[Task to carry out]: Select from the data all lines with the word "Karangan".

[Data]:
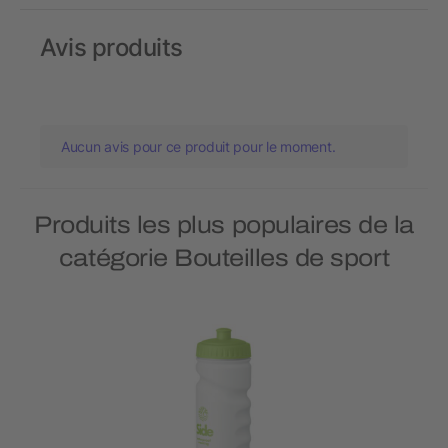
Avis produits
Aucun avis pour ce produit pour le moment.
Produits les plus populaires de la
catégorie Bouteilles de sport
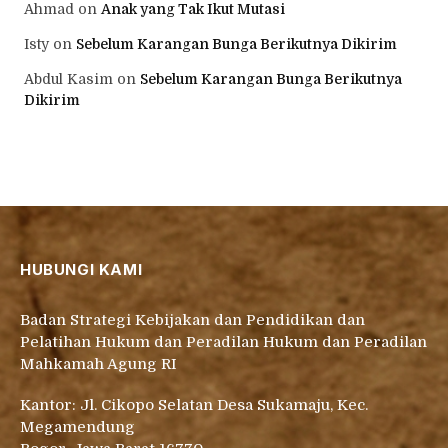
Ahmad
on
Anak yang Tak Ikut Mutasi
Isty
on
Sebelum Karangan Bunga Berikutnya Dikirim
Abdul Kasim
on
Sebelum Karangan Bunga Berikutnya
Dikirim
HUBUNGI KAMI
Badan Strategi Kebijakan dan Pendidikan dan
Pelatihan Hukum dan Peradilan Hukum dan Peradilan
Mahkamah Agung RI
Kantor: Jl. Cikopo Selatan Desa Sukamaju, Kec.
Megamendung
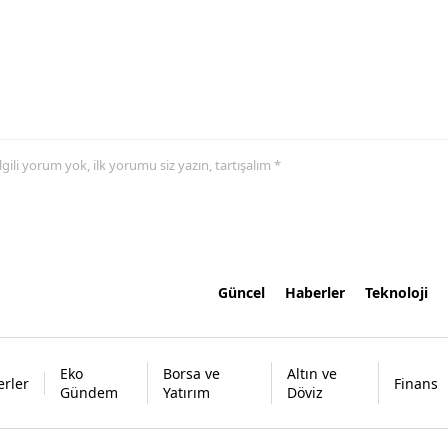
 ilgili yorum yok, ilk yorumu siz yazın, tartışalım *
Güncel
Haberler
Teknoloji
Eko
Borsa ve
Altın ve
rler
Finans
Gündem
Yatırım
Döviz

[Written answer]:
Sebelum Karangan Bunga Berikutnya Dikirim
Sebelum Karangan Bunga Berikutnya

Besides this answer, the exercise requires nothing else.